Text Start Marker
The decline in sales during the fiscal 2018 second quarter compared with the prior-year quarter was primarily due to a $4.2 million reduction in sales to the power market to $1.9 million, and a $2.0 million reduction in sales to the refining market to $4.7 million. These declines were partially offset by higher sales to the chemical/petrochemical market and the other commercial, industrial and defense markets, which increased by $0.6 million and $1.7 million, respectively, compared with the prior-year quarter.

From a geographic perspective, the second quarter’s sales decrease can primarily be attributed to a $4.3 million decline in sales to the U.S., to $11.1 million. Sales to international markets increased by $0.4 million, to $6.1 million.

Fluctuations in Graham’s sales among geographic locations and industries can vary measurably from quarter-to-quarter based on the timing and magnitude of projects. Graham does not believe that such quarter-to-quarter fluctuations are indicative of business trends, which it believes are more apparent on a trailing twelve month basis.

Second Quarter Fiscal 2018 Operating Performance Review

       
($ in millions except per share data) Q2 FY18 Q2 FY17

Change

Net sales $ 17.2 $ 21.1 $ (3.9 )
Gross profit $ 3.8 $ 5.0 $ (1.2 )
Gross margin 22.2 % 23.7 %
Operating profit $ (0.2 ) $ 1.8 $ (2.0 )
Operating margin -1.1 % 8.3 %
Net income $ 0.0 $ 1.3 $ (1.3 )
Diluted EPS $ 0.00 $ 0.13 $ (0.13 )
Adjusted net income $ 0.2 $ 1.4 $ (1.2 )
Non-GAAP diluted EPS $ 0.02 $ 0.14 $ (0.12 )
 

Second quarter fiscal 2018 gross profit was negatively impacted by lower sales. Gross margin was also negatively impacted by a weaker mix of projects, as well as under-absorption of overhead costs due to lower sales.
Text End Marker
Extracted entries Start Marker
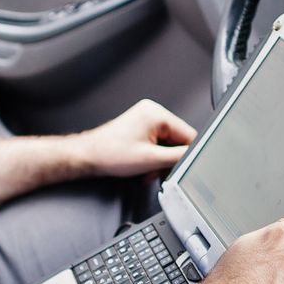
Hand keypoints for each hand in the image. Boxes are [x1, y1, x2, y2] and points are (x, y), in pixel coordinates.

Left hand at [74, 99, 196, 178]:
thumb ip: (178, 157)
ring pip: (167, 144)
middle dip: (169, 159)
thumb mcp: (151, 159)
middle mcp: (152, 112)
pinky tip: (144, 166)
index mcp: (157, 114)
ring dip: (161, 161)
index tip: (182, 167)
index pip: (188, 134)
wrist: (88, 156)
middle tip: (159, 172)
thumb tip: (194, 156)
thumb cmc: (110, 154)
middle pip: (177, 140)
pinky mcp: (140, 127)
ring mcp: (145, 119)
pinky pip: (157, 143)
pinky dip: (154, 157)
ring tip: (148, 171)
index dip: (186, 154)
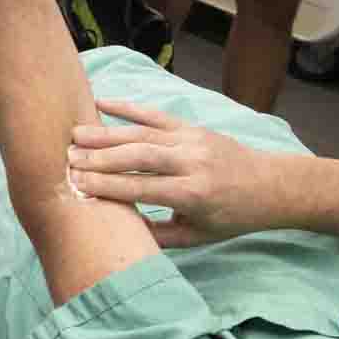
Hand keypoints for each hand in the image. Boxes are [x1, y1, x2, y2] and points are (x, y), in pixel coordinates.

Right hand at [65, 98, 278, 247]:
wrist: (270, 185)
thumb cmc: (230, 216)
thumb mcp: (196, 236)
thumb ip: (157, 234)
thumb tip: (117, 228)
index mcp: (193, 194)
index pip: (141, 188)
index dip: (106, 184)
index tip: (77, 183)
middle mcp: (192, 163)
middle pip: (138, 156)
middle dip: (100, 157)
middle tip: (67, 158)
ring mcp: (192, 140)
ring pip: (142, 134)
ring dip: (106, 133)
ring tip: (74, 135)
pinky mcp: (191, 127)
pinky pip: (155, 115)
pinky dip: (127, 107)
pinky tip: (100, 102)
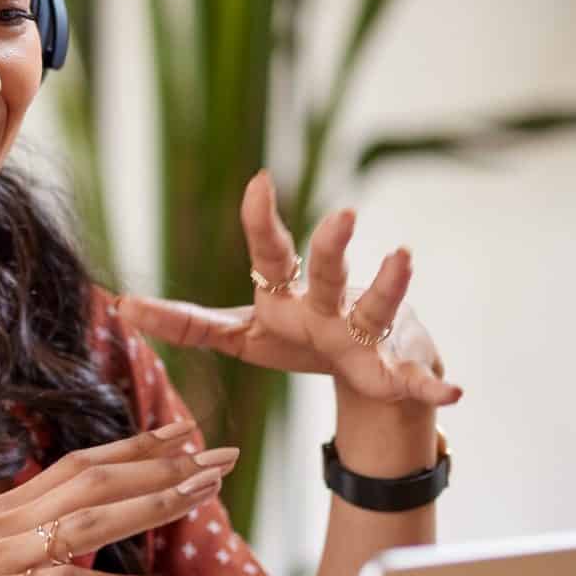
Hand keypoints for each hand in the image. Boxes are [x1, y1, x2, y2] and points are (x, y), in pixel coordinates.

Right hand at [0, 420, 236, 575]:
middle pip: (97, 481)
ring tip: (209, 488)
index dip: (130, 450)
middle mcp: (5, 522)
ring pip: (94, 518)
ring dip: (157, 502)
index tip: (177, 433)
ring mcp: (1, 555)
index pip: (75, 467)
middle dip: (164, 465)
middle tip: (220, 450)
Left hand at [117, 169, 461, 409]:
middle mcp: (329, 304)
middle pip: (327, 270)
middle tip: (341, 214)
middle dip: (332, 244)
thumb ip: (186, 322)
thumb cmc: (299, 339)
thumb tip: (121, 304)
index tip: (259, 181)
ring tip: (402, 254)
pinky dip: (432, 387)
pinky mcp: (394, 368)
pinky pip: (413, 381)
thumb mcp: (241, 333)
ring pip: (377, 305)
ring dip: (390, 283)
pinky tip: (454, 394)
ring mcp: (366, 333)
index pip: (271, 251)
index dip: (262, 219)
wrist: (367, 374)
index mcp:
Extracted entries End Marker
## Directions
- a) Retype the passage of the quarterly results text between "Adjusted net income" and "to lower sales.", inclusive.
- b) Answer these from the quarterly results text:
(i) By how much did sales to the power market decline in the fiscal 2018 second quarter, and to what amount?
(ii) What did sales to international markets reach in that quarter?
(iii) What was the gross margin for Q2 FY18?

## List of solutions
- a)
Adjusted net income $ 0.2 $ 1.4 $ (1.2 )
Non-GAAP diluted EPS $ 0.02 $ 0.14 $ (0.12 )
 

Second quarter fiscal 2018 gross profit was negatively impacted by lower sales. Gross margin was also negatively impacted by a weaker mix of projects, as well as under-absorption of overhead costs due to lower sales.

- b)
(i) By $4.2 million, to $1.9 million.
(ii) $6.1 million.
(iii) 22.2%.